Within hours after the bill was signed into law on Thursday, the Groths were offering tastes at their distillery on Eighth Street East in Sonoma.

“We did celebrate – this is something we’ve worked on for a while,” Fred Groth said, adding that the celebration was a one-time event. “We don’t want to have a tasting room and be open for set hours. We’ll be doing it by appointment only.”

The Groths do want the option to lead educational tours of their unique distillery, which now includes a custom-built still. Fred Groth said he and wife, Amy, plan to teach visitors about different types of spirits and how they’re produced in Sonoma, which can now be capped off by a taste of the liquors they offer.

“Previously, you could give samples under certain circumstances. But you couldn’t charge for it, so what’s the point?” he said.

John Carr, a spokesman for the Department of Alcoholic Beverage Control, said distilleries will be held to the same standards as wineries and breweries, which means they could be the site of under-aged sting operations. ABC officials will also ensure spirit companies follow the letter of the law when it comes to how tastes are doled out.

“One change is that there is now a limit on how big a ‘taste’ is and how many can be provided (given or sold),” he wrote in an email, explaining that individuals are limited to six tastes per day, and a single taste cannot exceed .25-ounces. “In addition, tastes cannot be provided in the form of a cocktail or mixed drink.”

California was one of just a handful of states that maintained a law prohibiting distillers from selling samples of their spirits. While breweries and wineries successfully lobbied for exemption of the Prohibition-era law in the 1970s, the state’s few craft distillers found themselves with an odd loophole in which they could give samples of their products away at public tasting events, but could not charge for it. This year, the Groths joined the 28-members of the California Artisanal Distillers Guild to change that inconsistency.

“We were apart of that group, which all contributed some money to pay for a lobbyist to promote the bill,” Fred Groth said.

Nancy Skinner, D-Berkeley, was in favor of evening the playing field and agreed to author AB933, colloquially known as Taste California.
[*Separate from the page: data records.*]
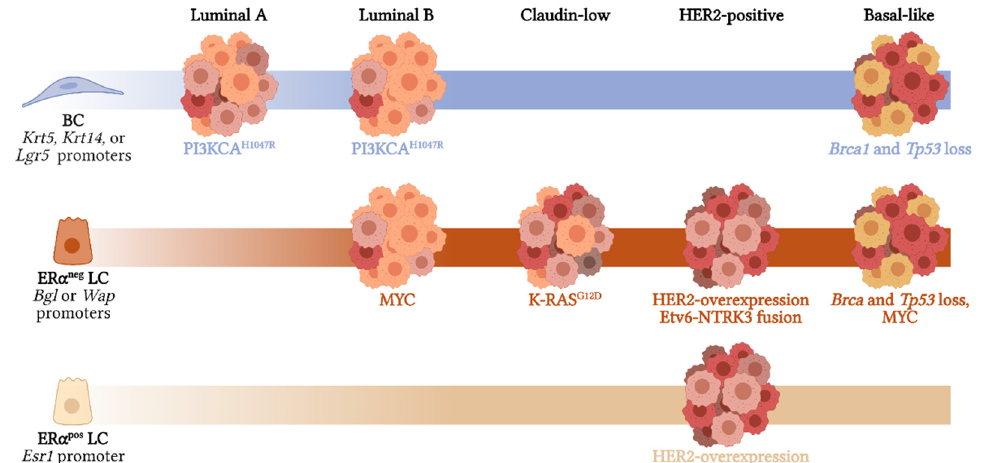
Figure 4. Schematic representation of the mammary cellular plasticity during tumorigenesis. The use of different murine Cre lines ( Lgr5 -Cre ERT2 , Krt5 -Cre ERT2 or Krt14 -Cre to target BCs; Bgl -Cre or Wap -Cre to trace ER α neg LCs; and Esr1 -Cre to monitor ER α pos LCs) to induce the expression of specific mutations in different mammary epithelial cell types resulted in the generation of tumors that resembled some of the human subtypes: luminal A [43], luminal B [43,89], HER2-enriched [48,66], claudin-low (or mesenchymal-like) [96], and basal-like [18,73] tumors. Notes: this figure only includes studies that have used comparisons with human breast cancer transcriptomic datasets (PAM50, Hu306 or similar); studies performed with non-specific Cre lines, such as MMTV -Cre or Krt8 -Cre ERT2 (which labels all MECs, or both LC populations, respectively), were discarded. This figure was created with Biorender.com (accessed on 12 December 2021).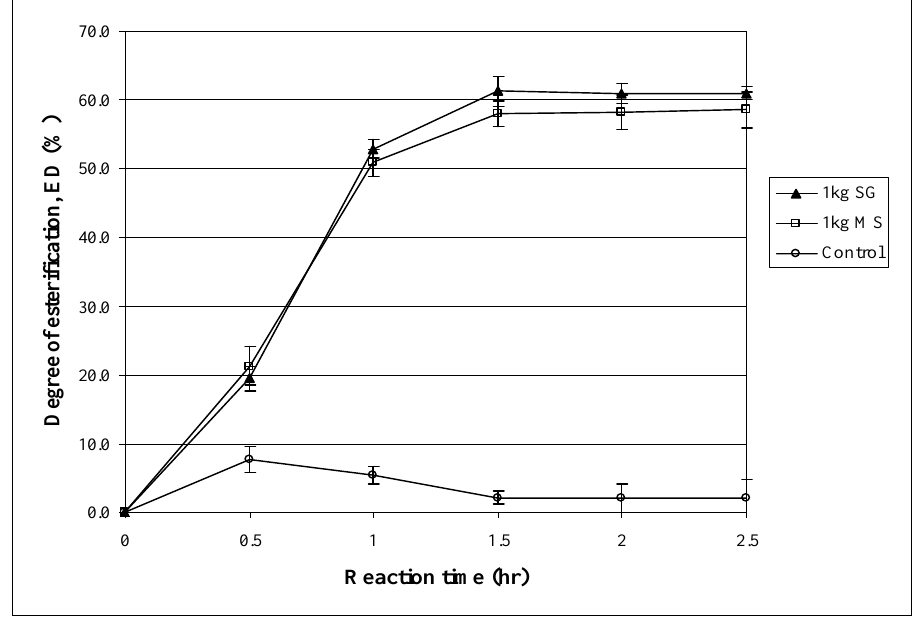
FIGURE 5. The effect of water-removal agents on the performance of intensified esterification in a PBR at 65ºC. The reaction mixture consisted of 2.0 kg PFAD, 0.336 kg glycerol (at molar ratio of 2.0), and 4.0 kg hexane. The water-removal column was filled with 1 kg silica gel (SG) or same amount of molecular sieve (MS). For the control experiment, the water-removal column was left empty. The PBR was filled with 10 kg of immobilized RBL. Samples were tested in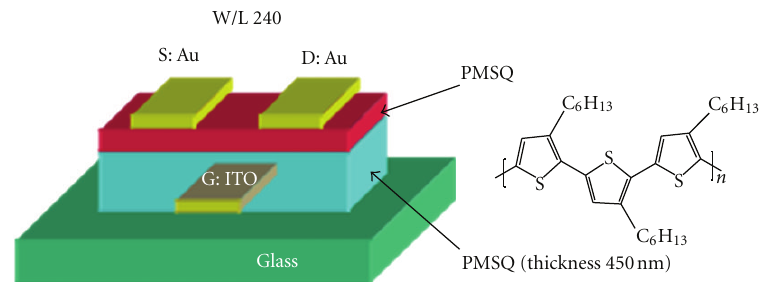
Figure 6: O-TFT (bottom-gate/top-contact type) with PMSQ and P3HT.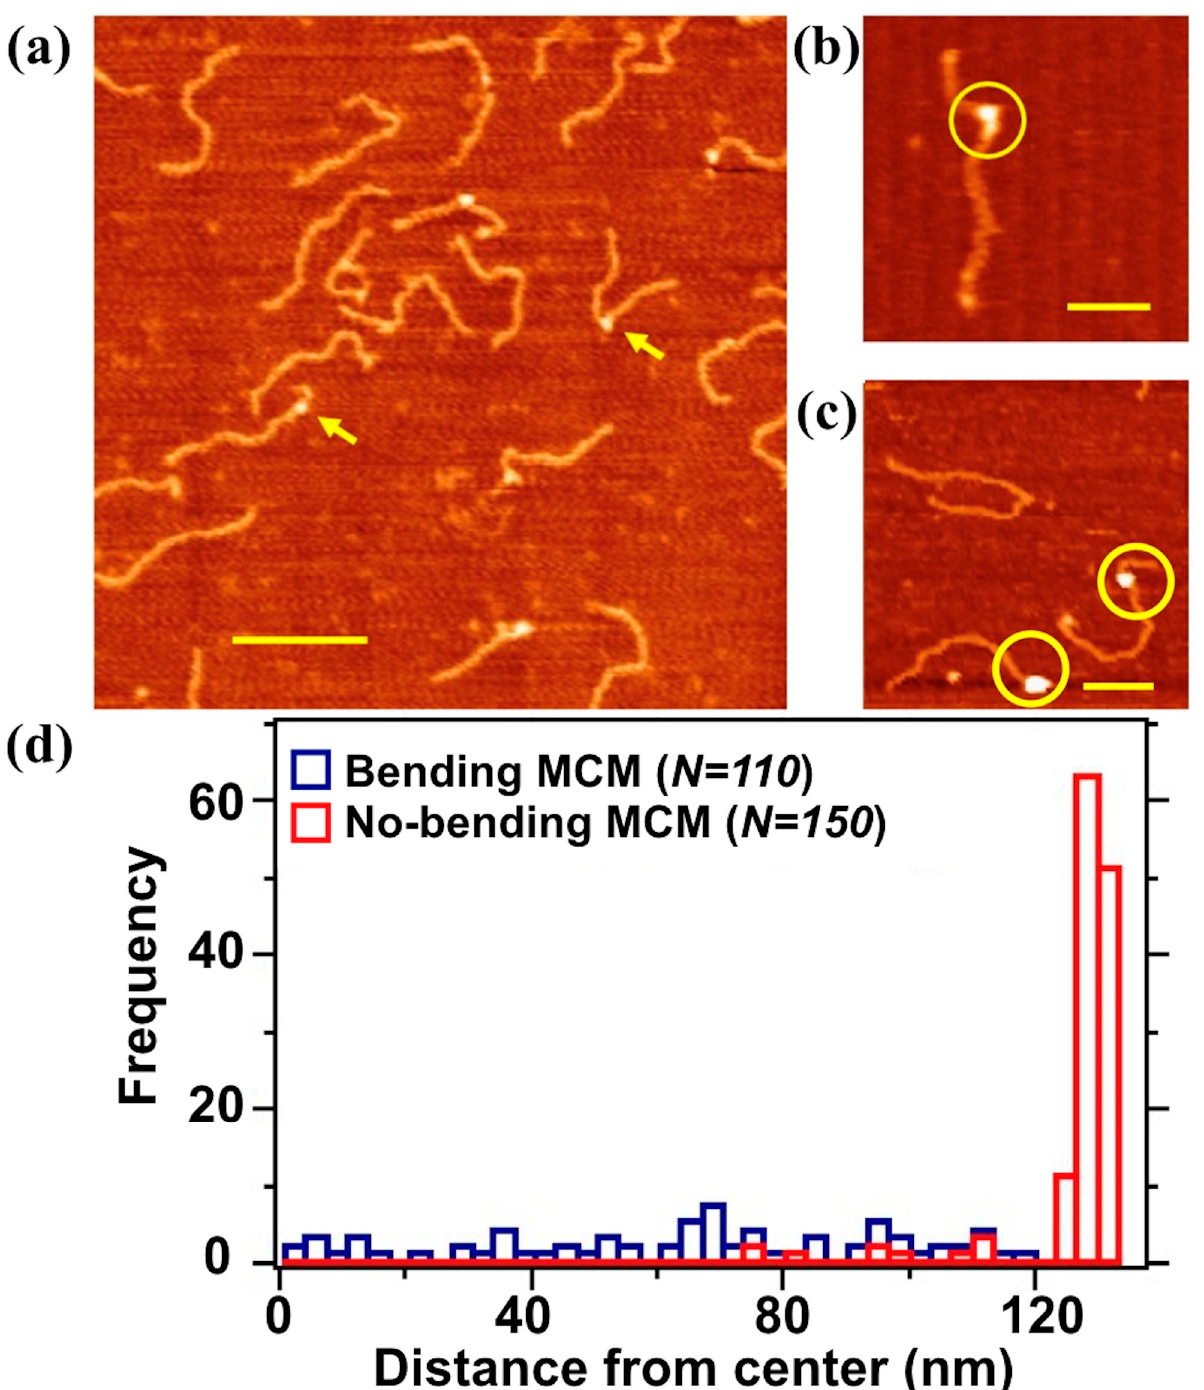
Figure 3. Representative non-contact AFM image of DNA–MCM complexes performed in air. ( a ) A solution containing 2 nM MCM proteins and 2 nM of 807 bp long DNA molecule was deposited on freshly cleaved mica. Scale bar 200 nm. The yellow arrows point to two different MCM–DNA topologies, in which MCM is either bound without changing the direction of the DNA or is creating a kink in the DNA conformation; these kinks are not observed in the AFM images of free DNA. Free DNA molecules that did not interacted with the MCM complex are also visible; ( b ) “bending” MCM: we observe a kink in the DNA induced by the presence of MCM; ( c ) “no bending” MCM: the MCM complex does not affect DNA conformation; and ( d ) distribution of the MCM position along the DNA in the “no bending” and “bending” conformations. MCM position is calculated from the middle of the DNA strand.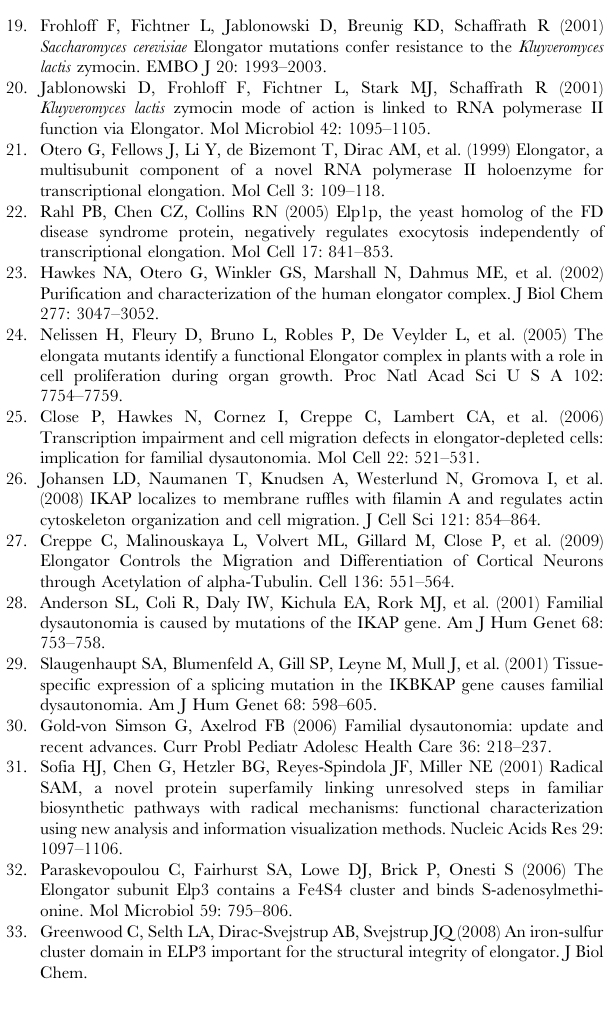
to aldicarb. The proportion of worms still able to move is plotted against time. 25–30 worms were used for each genotype. The assay was performed blind in triplicate at room temperature ( ca. 21.5 u C). The worms were cultivated at 25 u C prior to being assayed. Found at: doi:10.1371/journal.pgen.1000561.s009 (0.66 MB TIF) Figure S10 Defects Seen in Temperature-shifted elpc-3 ; tuc-1 Double Mutants. Micrographs of eggs and larvae viewed with Nomarski DIC optics. (A–D) Embryos arrested prior to (A), during (B,C) or after (D) morphogenesis. (E,F,G,H) Parts of the germline in young adult hermaphrodites. The arrows in E and F indicate oocytes. Note that those in the elpc-3; tuc-1 worm have not matured. The arrows in G and H denote sperm. Those in the elpc- 3 ; tuc-1 worm have grossly abnormal morphology. (I,J) The descendants of P5.p, P6.p and P7.p during the L4 stage. The arrows in I denote the descendants of P5.p, P6.p and P7.p. In the animal shown, these three cells adopted the 3 u cell fate and divided just once. In wild-type worms, P6.p adopts the 1 u cell fate whereas P5.p and P7.p adopt the 2 u fate. The 1 u and 2 u fates involve three rounds of cell division; the descendants of P5.p, P6.p and P7.p together form a tube through which the eggs are laid. The arrow in J denotes the tube as it is forming. Scale bars denote 10 microns. Found at: doi:10.1371/journal.pgen.1000561.s010 (2.42 MB TIF)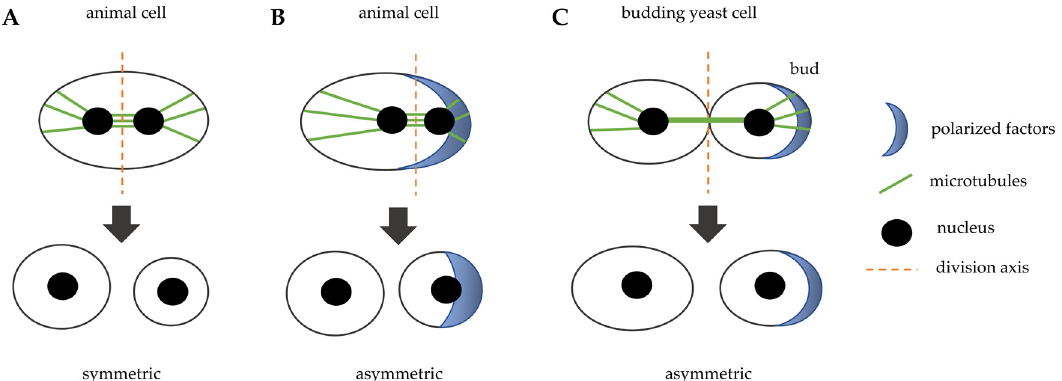
Figure 1. Schematic representation that illustrates symmetric and asymmetric cell division in animal cells and in budding yeast cells. ( A ) the spindle is positioned in the middle of the cell and induces a symmetric division in animal cells. ( B ) cytoplasmatic factors are positioned in a specific site of the cell, they orient the spindle that induces an asymmetric division in animal cells. ( C ) in budding yeast, polarity factors localize at a specific site of the cortex and induce bud emergence, the bud neck is the future division site and the spindle is positioned perpendicularly with respect to the division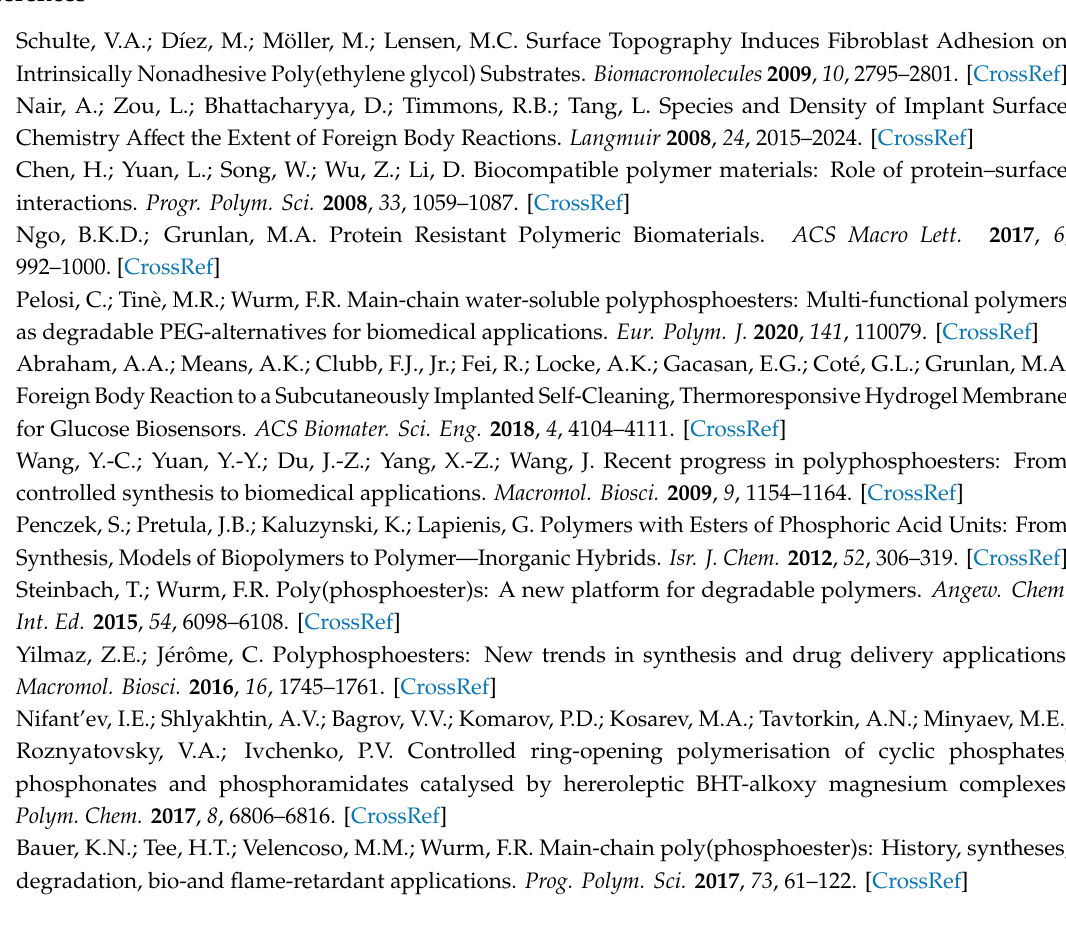
Figure S1 . 1 H NMR spectrum (400 MHz, CDCl 3 , 20 ◦ C) of ε CL homopolymer P1 ; Figure S2 . 1 H NMR spectrum (400 MHz, CDCl 3 , 20 ◦ C) of copolymer P2 ; Figure S3 . 1 H NMR spectrum (400 MHz, CDCl 3 , 20 ◦ C) of copolymer P3 ; Figure S4 . 1 H NMR spectrum (400 MHz, CDCl 3 , 20 ◦ C) of copolymer P4 ; Figure S5. Connective tissue capsules after 28 days after subcutaneous administration of the polymer films. Stained by hematoxylin and eosin, line segment 100 µ m; Figure S6 . CD68 + cells at the border between fibrous capsule and film. Immunocytochemical stain, fluorescent microscopy, cell nuclei stained by DAPI, line segment 50 µ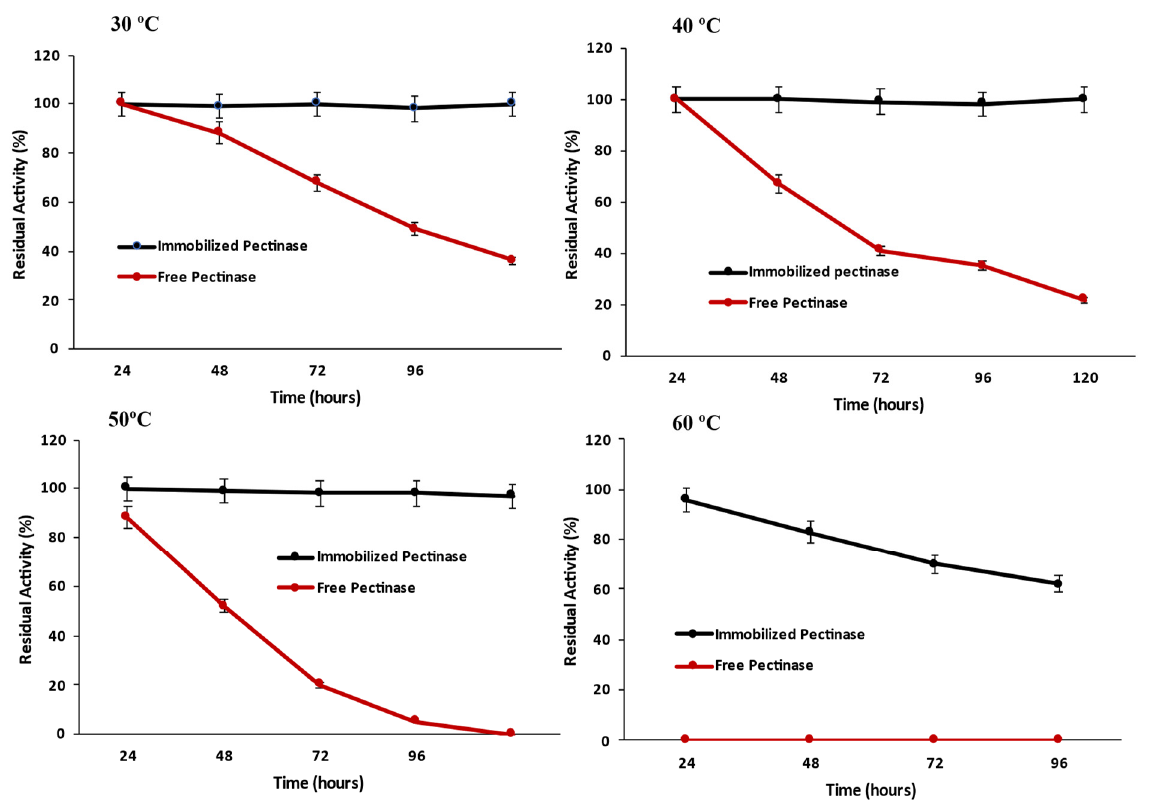
Figure 9. Thermal stability of pectinase immobilized magnetic iron oxide nanocarrier against different temperature.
After it was introduced in April, the bill earned unanimous support in both the state Assembly and Senate, before landing on Brown’s desk last week, which ?he immediately signed into law.

That same day, the Groths had friends and supporters lining up to buy tastes of its entire line of locally produced spirits, from Hooker’s House Bourbon and Corn Whiskey, to Solano Vodka and its ever-expanding line of HelloCello flavored cellos.

The timing could not have been better for the Groths. With their new still, they are working with wineries such as Muscardini Cellars and Annadel Estate Winery to create small-batch brandies with their excess fruit. The new law will allow them to further promote this new line of business at Prohibition Spirits.

“We can do tours, show people how the still works and end it all with a taste,” Fred Groth said.